The range was renamed out of embarrassment. For most of its history it was the Serra dos Martirios - the Martyrs Range - but in the 1960s the mountains harbored something the Brazilian military dictatorship preferred not to commemorate: the Guerrilha do Araguaia, an armed left-wing movement that hid among these escarpments until counterinsurgency operations crushed it in the mid-1970s. After the guerrilha ended, officials rebranded the range as Serra das Andorinhas, the Swallows Range, a gentler name for a place that had seen violent things. The old name never fully went away. Today, both are official, stacked together with a slash between them like a wound half-healed.
The oldest residents of this land left their marks on stone. The park holds more than 80 archaeological sites, 150 cave paintings, and over 5,000 rock engravings - some estimated at 8,300 years old. These pre-Columbian artists worked the escarpments of a landscape where the Amazon rainforest shades into cerrado, leaving a record of a culture that watched the same swallows and the same rivers that watch us back today. Many of the caves are fragile. Fires have scorched them. Graffiti has defaced them. Religious gatherings have worn their surfaces. For decades, proposed dams threatened to flood them entirely - the Santa Isabel hydroelectric project was first studied in 1986, shelved, and then revived in 2000. What has survived has survived almost by accident, in a country still learning how to protect its deepest history.
Casa de Pedra sits in the northern part of the park, accessible only by a steep climb from the BR-153 highway about five kilometers to the west. Inside a large rock shelter, devotees have built a church to the Trinity. Every year between April and May, the Feast of the Divine Holy Spirit fills the cave for nine or ten days - a tradition with roots in old Portuguese folklore carried into the Amazon by settlers centuries ago. Since 1966, pilgrims have walked up to 30 kilometers to reach the Casa de Pedra, where they see, in the worn rock walls, images related to the divine dove of the Holy Spirit. Dozens of men, women, and children lodge in the caves and shelters for days at a time, praying and singing through the hours. The festival is an act of devotion - and also, inadvertently, a problem for the caves, which were never built for this much human presence.

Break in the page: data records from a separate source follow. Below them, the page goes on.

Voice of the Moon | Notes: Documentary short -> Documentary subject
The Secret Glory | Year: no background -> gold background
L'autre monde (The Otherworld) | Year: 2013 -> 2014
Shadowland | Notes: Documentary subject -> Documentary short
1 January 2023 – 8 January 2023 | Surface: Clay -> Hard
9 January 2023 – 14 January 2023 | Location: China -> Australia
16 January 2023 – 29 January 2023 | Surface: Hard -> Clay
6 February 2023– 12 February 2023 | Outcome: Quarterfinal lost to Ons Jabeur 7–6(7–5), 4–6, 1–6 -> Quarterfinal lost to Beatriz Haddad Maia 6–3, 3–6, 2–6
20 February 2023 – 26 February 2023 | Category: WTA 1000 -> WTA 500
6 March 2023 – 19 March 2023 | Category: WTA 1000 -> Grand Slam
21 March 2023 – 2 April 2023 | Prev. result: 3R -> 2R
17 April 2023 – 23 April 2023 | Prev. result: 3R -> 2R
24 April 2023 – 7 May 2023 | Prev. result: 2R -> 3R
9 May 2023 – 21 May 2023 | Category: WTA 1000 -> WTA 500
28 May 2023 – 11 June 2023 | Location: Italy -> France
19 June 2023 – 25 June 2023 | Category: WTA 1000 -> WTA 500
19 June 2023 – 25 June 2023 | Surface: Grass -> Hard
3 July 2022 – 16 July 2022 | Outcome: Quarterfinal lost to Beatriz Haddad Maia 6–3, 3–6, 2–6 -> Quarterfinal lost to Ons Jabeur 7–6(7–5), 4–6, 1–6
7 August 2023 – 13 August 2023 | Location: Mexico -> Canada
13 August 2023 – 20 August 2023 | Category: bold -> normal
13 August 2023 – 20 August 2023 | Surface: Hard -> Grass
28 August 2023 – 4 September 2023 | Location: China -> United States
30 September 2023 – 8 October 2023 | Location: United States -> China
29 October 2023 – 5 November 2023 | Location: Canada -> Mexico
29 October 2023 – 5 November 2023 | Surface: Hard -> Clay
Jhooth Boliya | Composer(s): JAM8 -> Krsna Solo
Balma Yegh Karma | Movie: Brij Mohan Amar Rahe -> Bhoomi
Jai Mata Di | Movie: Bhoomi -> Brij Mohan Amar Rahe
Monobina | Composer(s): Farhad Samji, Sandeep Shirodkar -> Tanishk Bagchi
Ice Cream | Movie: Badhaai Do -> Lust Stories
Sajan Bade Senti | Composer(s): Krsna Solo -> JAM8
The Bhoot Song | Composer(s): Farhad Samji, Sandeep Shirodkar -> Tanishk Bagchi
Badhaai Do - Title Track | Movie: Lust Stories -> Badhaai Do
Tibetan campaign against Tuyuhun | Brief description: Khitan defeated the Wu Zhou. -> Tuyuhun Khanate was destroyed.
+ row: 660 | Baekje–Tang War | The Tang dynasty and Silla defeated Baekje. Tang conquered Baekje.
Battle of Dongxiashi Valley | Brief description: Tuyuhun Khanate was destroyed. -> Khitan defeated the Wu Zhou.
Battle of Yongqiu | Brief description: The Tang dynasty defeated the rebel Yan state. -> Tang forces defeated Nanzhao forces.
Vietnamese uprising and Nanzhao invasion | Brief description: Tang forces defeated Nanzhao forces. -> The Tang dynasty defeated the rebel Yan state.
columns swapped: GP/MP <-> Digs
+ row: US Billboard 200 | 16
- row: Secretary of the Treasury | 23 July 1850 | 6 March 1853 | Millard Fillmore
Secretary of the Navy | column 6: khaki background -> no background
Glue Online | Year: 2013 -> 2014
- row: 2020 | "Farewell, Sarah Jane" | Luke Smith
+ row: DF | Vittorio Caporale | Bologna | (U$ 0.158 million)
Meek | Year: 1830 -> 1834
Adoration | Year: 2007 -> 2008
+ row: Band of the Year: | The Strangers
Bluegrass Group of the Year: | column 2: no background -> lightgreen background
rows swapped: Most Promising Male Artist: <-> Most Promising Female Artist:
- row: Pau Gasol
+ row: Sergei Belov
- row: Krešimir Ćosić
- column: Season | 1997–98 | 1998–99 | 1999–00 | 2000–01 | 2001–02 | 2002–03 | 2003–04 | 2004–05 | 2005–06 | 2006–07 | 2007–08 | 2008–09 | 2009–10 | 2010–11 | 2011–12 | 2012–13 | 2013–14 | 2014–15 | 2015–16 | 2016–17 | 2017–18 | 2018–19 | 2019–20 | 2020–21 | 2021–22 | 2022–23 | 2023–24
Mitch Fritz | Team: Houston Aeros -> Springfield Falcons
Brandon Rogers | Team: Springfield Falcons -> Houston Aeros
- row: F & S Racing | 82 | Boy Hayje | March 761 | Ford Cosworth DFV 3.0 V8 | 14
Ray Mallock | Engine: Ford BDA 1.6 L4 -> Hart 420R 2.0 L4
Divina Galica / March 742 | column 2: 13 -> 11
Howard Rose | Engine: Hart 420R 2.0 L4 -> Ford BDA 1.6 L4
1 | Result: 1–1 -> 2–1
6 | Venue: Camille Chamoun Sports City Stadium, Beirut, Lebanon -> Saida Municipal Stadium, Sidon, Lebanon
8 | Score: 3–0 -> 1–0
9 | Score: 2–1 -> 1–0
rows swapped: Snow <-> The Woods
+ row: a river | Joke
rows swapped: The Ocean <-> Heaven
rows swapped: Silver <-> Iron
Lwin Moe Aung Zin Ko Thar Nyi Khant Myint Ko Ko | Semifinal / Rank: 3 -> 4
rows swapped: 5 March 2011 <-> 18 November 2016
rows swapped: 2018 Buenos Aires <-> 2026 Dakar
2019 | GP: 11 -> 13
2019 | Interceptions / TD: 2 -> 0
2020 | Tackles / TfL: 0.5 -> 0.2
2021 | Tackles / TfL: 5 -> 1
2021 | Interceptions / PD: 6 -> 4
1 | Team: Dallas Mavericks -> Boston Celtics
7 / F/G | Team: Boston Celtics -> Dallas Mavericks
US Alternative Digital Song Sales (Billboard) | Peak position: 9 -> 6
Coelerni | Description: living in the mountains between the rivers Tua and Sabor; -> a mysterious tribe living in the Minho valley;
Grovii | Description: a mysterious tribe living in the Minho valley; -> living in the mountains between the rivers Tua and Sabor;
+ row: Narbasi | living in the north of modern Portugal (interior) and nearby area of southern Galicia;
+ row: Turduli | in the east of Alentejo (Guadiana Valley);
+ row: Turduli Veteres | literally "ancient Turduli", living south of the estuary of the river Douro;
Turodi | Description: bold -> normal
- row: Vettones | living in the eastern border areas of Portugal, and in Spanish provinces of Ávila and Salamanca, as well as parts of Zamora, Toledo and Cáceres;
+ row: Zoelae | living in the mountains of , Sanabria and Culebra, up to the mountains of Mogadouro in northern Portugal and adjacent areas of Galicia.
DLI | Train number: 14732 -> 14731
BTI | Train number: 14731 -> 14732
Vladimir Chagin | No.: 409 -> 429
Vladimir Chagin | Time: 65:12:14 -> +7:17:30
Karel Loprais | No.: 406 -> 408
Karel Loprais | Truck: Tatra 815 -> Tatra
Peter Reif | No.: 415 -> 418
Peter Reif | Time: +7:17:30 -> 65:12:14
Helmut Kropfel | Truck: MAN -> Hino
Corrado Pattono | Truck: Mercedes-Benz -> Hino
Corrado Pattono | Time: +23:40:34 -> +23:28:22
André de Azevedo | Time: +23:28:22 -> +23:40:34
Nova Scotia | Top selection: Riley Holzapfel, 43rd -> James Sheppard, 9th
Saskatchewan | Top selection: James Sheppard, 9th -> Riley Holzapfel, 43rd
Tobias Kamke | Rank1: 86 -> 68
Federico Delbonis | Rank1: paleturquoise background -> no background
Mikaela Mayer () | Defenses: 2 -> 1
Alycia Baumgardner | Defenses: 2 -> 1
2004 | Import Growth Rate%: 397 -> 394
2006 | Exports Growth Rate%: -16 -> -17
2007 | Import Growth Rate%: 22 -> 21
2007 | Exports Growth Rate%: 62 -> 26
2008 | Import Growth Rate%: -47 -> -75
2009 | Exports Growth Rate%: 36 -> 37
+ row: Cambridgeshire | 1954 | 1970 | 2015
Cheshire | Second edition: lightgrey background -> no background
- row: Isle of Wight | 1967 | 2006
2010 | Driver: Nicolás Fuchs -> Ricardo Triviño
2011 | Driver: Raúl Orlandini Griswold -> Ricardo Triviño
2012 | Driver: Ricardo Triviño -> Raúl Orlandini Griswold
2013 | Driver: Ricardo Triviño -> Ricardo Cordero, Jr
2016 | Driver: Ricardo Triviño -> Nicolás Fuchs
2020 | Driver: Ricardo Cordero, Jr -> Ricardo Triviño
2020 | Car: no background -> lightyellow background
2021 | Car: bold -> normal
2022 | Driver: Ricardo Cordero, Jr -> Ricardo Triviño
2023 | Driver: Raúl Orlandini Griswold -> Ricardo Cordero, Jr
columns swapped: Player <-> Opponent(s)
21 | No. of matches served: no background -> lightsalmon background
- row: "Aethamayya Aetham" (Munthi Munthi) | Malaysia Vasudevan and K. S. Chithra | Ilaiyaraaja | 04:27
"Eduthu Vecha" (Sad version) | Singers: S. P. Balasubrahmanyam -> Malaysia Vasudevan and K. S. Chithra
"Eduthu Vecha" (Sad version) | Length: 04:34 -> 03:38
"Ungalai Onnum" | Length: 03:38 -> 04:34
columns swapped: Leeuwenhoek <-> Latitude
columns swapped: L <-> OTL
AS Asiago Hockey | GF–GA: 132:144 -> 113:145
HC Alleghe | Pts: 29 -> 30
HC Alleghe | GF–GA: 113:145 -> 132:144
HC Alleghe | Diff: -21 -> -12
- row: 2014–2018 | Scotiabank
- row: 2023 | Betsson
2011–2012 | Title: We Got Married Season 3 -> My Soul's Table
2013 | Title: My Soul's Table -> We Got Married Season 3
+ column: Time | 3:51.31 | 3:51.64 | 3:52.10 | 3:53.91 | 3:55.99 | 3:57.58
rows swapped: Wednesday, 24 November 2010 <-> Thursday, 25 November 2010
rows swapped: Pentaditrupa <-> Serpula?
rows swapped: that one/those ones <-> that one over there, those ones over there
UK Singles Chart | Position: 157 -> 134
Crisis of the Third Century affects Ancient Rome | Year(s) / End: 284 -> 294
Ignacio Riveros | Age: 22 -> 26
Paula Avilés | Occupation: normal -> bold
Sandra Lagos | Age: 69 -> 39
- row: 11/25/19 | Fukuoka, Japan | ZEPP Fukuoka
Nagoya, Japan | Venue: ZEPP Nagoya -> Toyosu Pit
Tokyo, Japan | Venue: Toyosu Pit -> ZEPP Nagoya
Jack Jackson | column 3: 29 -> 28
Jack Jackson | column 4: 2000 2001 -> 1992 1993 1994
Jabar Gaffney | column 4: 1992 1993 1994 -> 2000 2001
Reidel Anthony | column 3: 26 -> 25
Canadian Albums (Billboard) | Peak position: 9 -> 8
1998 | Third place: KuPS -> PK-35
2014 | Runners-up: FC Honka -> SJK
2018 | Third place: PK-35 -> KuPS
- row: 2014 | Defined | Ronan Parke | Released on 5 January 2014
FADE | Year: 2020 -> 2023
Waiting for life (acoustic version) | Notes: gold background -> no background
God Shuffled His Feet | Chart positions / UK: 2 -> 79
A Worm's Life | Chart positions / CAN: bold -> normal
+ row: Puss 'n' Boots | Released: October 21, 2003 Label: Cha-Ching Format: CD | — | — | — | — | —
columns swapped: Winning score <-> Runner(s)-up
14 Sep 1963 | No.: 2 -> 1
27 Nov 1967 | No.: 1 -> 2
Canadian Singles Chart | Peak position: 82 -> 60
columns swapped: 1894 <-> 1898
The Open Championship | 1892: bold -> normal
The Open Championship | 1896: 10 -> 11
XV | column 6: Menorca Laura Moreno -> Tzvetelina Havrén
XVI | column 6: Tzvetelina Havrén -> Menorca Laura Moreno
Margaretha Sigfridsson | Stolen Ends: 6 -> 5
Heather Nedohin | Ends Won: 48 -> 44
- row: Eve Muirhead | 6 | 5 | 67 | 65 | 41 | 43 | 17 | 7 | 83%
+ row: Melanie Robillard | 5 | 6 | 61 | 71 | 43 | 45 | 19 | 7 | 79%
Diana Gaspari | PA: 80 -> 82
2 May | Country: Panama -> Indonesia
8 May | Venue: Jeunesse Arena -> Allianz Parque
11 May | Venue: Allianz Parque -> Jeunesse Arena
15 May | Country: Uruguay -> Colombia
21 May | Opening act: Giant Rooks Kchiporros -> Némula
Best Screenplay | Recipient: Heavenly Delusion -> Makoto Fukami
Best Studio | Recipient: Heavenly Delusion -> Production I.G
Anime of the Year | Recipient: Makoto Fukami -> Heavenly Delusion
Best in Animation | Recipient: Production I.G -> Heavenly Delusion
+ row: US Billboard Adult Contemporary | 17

Serra das Andorinhas contains a steep fault escarpment with drops that plunge 250 meters in places. The Araguaia River, which forms the park's southeastern and eastern border, also divides Para from Tocantins. Its waters run fast and very rocky, demanding experienced pilots for the two-to-three hour boat trips visitors can take along the buffer zone. The park itself covers 24,897 hectares in the municipality of Sao Geraldo do Araguaia and shelters over 500 herbaceous and shrub species, more than 150 tree species, 80 kinds of orchid, and 38 medicinal plants. The harpy eagle hunts here - one of the largest and most threatened raptors in the Americas. Roughly 532 animal species have been documented, some of them in danger of vanishing from Brazil entirely.
As recently as 2011, 83 families were still practicing subsistence farming inside the park, using slash-and-burn techniques, grazing cattle on the harpy eagle's hunting grounds. Illegal hunting has declined but not disappeared. The park's management balances the interests of these traditional users with the goal of conservation, a negotiation that has not always gone smoothly. Trails range from intermediate to difficult, climbing steep terrain toward viewpoints over the Araguaia and the Quarta Queda waterfall. From a gazebo high above the river, visitors can see the full sweep of the park - the cerrado fading into rainforest, the fault escarpment plunging to the water, the old guerrilla hideouts that became a state park in 1996. The swallows are still here. So are the martyrs, in a sense: the painted rocks, the walking pilgrims, the fighters the forest swallowed, all layered on a single stretch of ground.
Serra dos Martirios/Andorinhas State Park is centered at approximately 6.14 S, 48.53 W on the Para/Tocantins border. Terrain features a steep fault escarpment with 250 meter drops along the Araguaia River valley. Recommended viewing altitude 3,000 to 5,000 feet AGL to appreciate the escarpment and river course. The BR-153 highway runs about 5 kilometers west of the park boundary - a useful visual reference. Nearest airfields: Maraba Airport (SBMA) about 180 km northwest and Araguaina (SBAR) to the east. Transition zone between Amazon rainforest and cerrado - expect patchy cloud cover year-round and strong afternoon thunderstorms in wet season (October through April).